Com a Banda KS deslocou-se em 1995 a Luanda para um espetáculo dedicado à comunidade benguelense, realizado pela associação “Acácias Rubras”. No regresso a Benguela reencontrou o amigo Nelo Paim, instrumentista e produtor musical, que o convidou a  gravar na Rádio Nacional de Angola as canções  “Leilão” e “Garina”.



Discografia

Flay lançou em 1998, na Catumbela, “Com Doçura”, o seu primeiro disco, que tem produção de Eduardo Paim. A cerimónia teve a participação de Dog Murras, Banda Zimbo e Jerry Rocha. No mesmo ano surgiu associado ao projecto “Somos de Ti, Natureza”, colectânea de vários artistas em defesa do ambiente, produzido pelo Ministério das Pescas e do Ambiente, com o tema “Renascer Verde”.  “Catumbela meu Berço”, o segundo álbum, foi posto à venda em 2001 e o terceiro, “Lições da Vida”, em 2004. Em  Dezembro de 2007 gravou o CD “Desabafo”,  o seu quarto álbum.


Flay autografou o quinto CD, “Sempre firme”, em 31 de Março de 2012, na Praça da Independência, e deslocou-se a Portugal, em Dezembro  para a produção do CD-DVD “Flay 20 Anos”, comemorativo dos 20 anos de carreira, com 29 canções reeditadas e um documentário biográfico com depoimentos de amigos e colegas de profissão.



Digressões

Flay actuou pela primeira vez no estrangeiro como vocalista principal na Banda FESA em Havana, no Festival de Raízes Africanas “Wemiller”. Posteriormente cantou na Namíbia, Brasil, Moçambique, Cabo-Verde, no Festival Baía das Gatas e nos Estados Unidos.Em 2003 cantou no Festval do Côra, África do Sul. No mesmo amo, actuou na Festa da Independência Nacional.
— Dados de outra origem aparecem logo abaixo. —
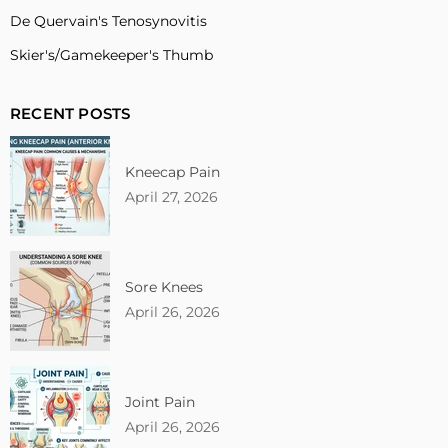
De Quervain's Tenosynovitis
Skier's/Gamekeeper's Thumb
RECENT POSTS
Kneecap Pain
April 27, 2026
Sore Knees
April 26, 2026
Joint Pain
April 26, 2026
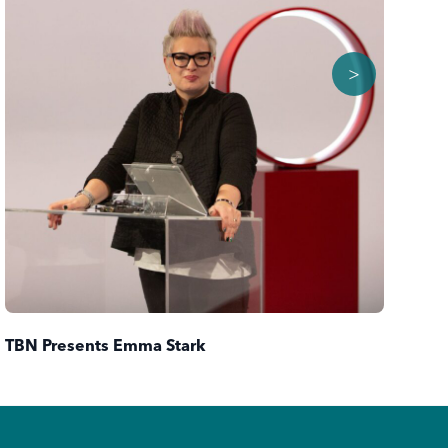
>
TBN Presents Emma Stark
TB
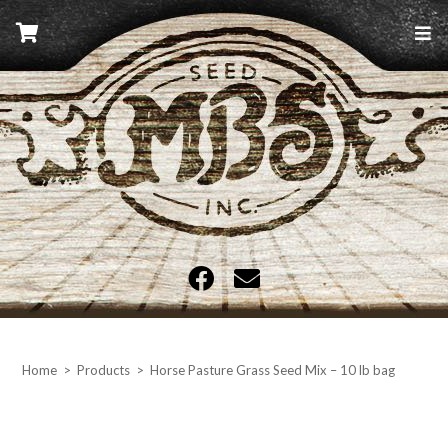
Skip
to
content
MBS Seed
Home
>
Products
>
Horse Pasture Grass Seed Mix – 10 lb bag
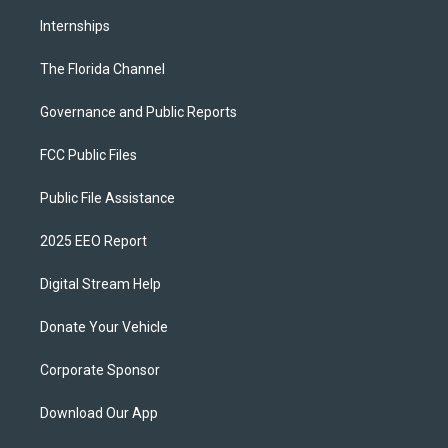
Internships
The Florida Channel
Governance and Public Reports
FCC Public Files
Public File Assistance
2025 EEO Report
Digital Stream Help
Donate Your Vehicle
Corporate Sponsor
Download Our App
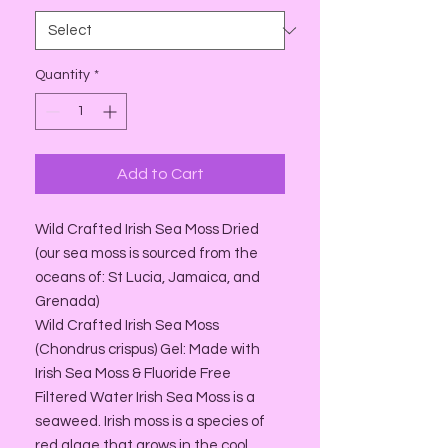
Quantity
*
Add to Cart
Wild Crafted Irish Sea Moss Dried
(our sea moss is sourced from the
oceans of: St Lucia, Jamaica, and
Grenada)
Wild Crafted Irish Sea Moss
(Chondrus crispus) Gel: Made with
Irish Sea Moss & Fluoride Free
Filtered Water Irish Sea Moss is a
seaweed. Irish moss is a species of
red algae that grows in the cool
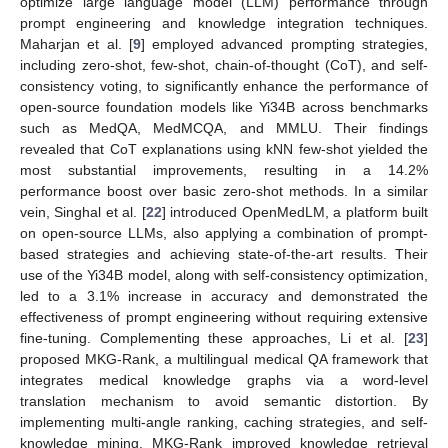
optimize large language model (LLM) performance through
prompt engineering and knowledge integration techniques.
Maharjan et al. [
9
] employed advanced prompting strategies,
including zero-shot, few-shot, chain-of-thought (CoT), and self-
consistency voting, to significantly enhance the performance of
open-source foundation models like Yi34B across benchmarks
such as MedQA, MedMCQA, and MMLU. Their findings
revealed that CoT explanations using kNN few-shot yielded the
most substantial improvements, resulting in a 14.2%
performance boost over basic zero-shot methods. In a similar
vein, Singhal et al. [
22
] introduced OpenMedLM, a platform built
on open-source LLMs, also applying a combination of prompt-
based strategies and achieving state-of-the-art results. Their
use of the Yi34B model, along with self-consistency optimization,
led to a 3.1% increase in accuracy and demonstrated the
effectiveness of prompt engineering without requiring extensive
fine-tuning. Complementing these approaches, Li et al. [
23
]
proposed MKG-Rank, a multilingual medical QA framework that
integrates medical knowledge graphs via a word-level
translation mechanism to avoid semantic distortion. By
implementing multi-angle ranking, caching strategies, and self-
knowledge mining, MKG-Rank improved knowledge retrieval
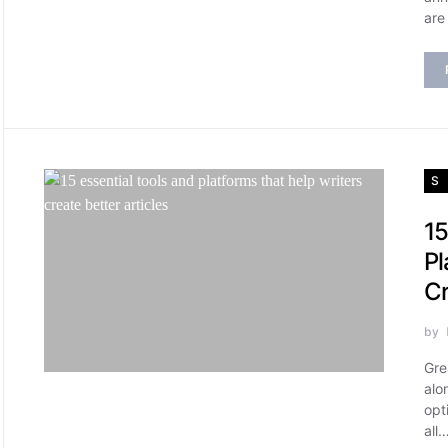
are
S
15
Pl
Cr
by
Gre
alo
opt
all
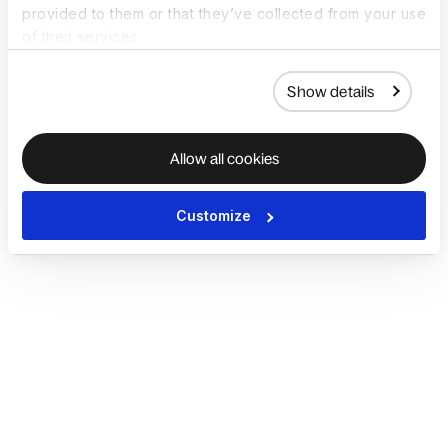
provided to them or that they’ve collected from your use
of their services.
Show details
Allow all cookies
Customize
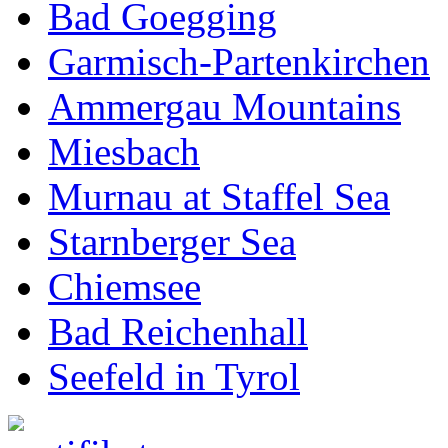
Bad Goegging
Garmisch-Partenkirchen
Ammergau Mountains
Miesbach
Murnau at Staffel Sea
Starnberger Sea
Chiemsee
Bad Reichenhall
Seefeld in Tyrol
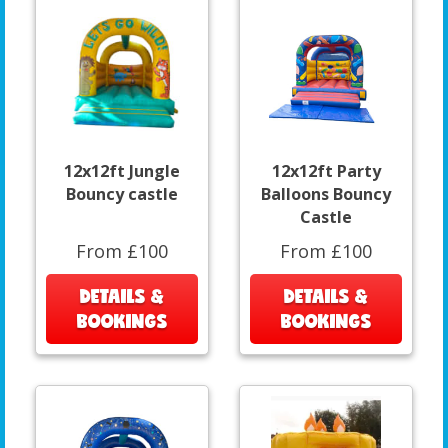
12x12ft Jungle
12x12ft Party
Bouncy castle
Balloons Bouncy
Castle
From £100
From £100
DETAILS &
DETAILS &
BOOKINGS
BOOKINGS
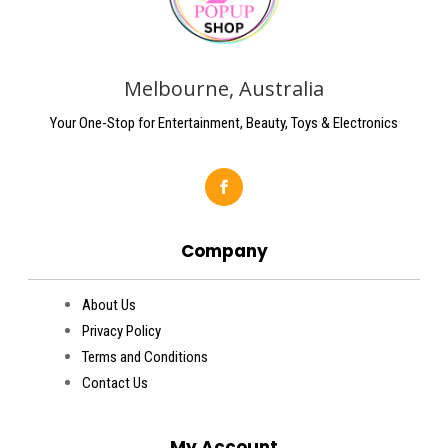
Melbourne, Australia
Your One-Stop for Entertainment, Beauty, Toys & Electronics
Company
About Us
Privacy Policy
Terms and Conditions
Contact Us
My Account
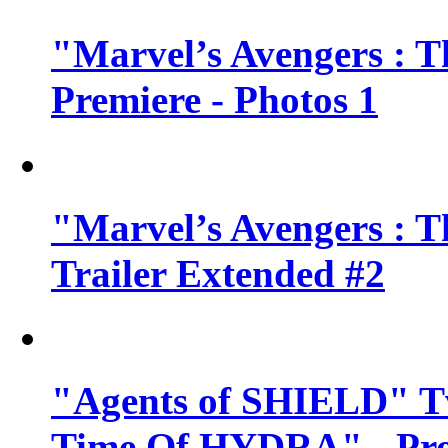
"Marvel’s Avengers : T
Premiere - Photos 1
"Marvel’s Avengers : T
Trailer Extended #2
"Agents of SHIELD" Tv
Time Of HYDRA" - Pr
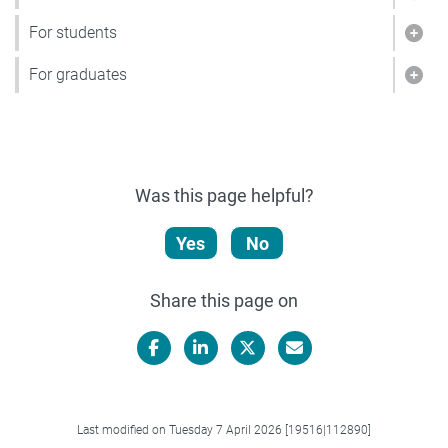
Show
For students
Show
For graduates
Show
Was this page helpful?
Yes
No
Share this page on
Facebook
LinkedIn
X/Twitter
Email
Last modified on Tuesday 7 April 2026 [19516|112890]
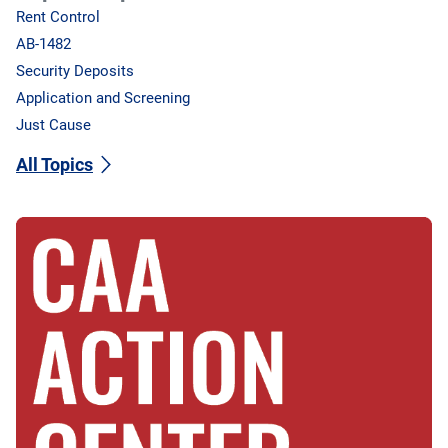
Rent Control
AB-1482
Security Deposits
Application and Screening
Just Cause
All Topics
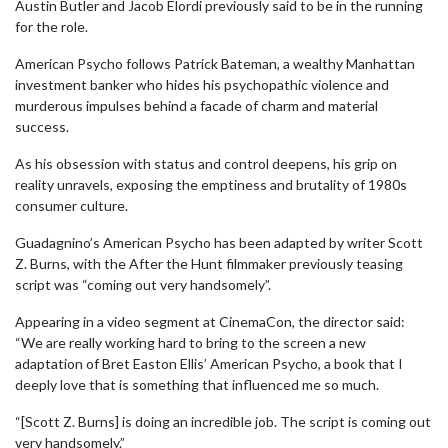
Austin Butler and Jacob Elordi previously said to be in the running
for the role.
American Psycho follows Patrick Bateman, a wealthy Manhattan
investment banker who hides his psychopathic violence and
murderous impulses behind a facade of charm and material
success.
As his obsession with status and control deepens, his grip on
reality unravels, exposing the emptiness and brutality of 1980s
consumer culture.
Guadagnino’s American Psycho has been adapted by writer Scott
Z. Burns, with the After the Hunt filmmaker previously teasing
script was “coming out very handsomely”.
Appearing in a video segment at CinemaCon, the director said:
“We are really working hard to bring to the screen a new
adaptation of Bret Easton Ellis’ American Psycho, a book that I
deeply love that is something that influenced me so much.
“[Scott Z. Burns] is doing an incredible job. The script is coming out
very handsomely.”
O cantor e compositor participou em oito edições do Festi-Sumbe, na primeira edição do “Festidez” no Huambo e no  Festival Benguela. Interpretou parte de uma rapsódia  numa das edições do Festival da LAC, Luanda Antena Comercial. Actualmente, faz parte da “Banda 21 de Janeiro”, da Força Aérea Nacional, como vocalista e director adjunto. É membro fundador e principal mentor da Banda Voga, com Simão Kitoko (percussão), Miguel  Livongue (teclas e voz), Francisco Kamalengue (guitarra ritmo e solo), Augusto Doran (viola baixo), Tomás Sankara (ritmo solo), Sabino Kanupi (bateria), Leonel Braga (teclas) e Elsa Pedro (coros).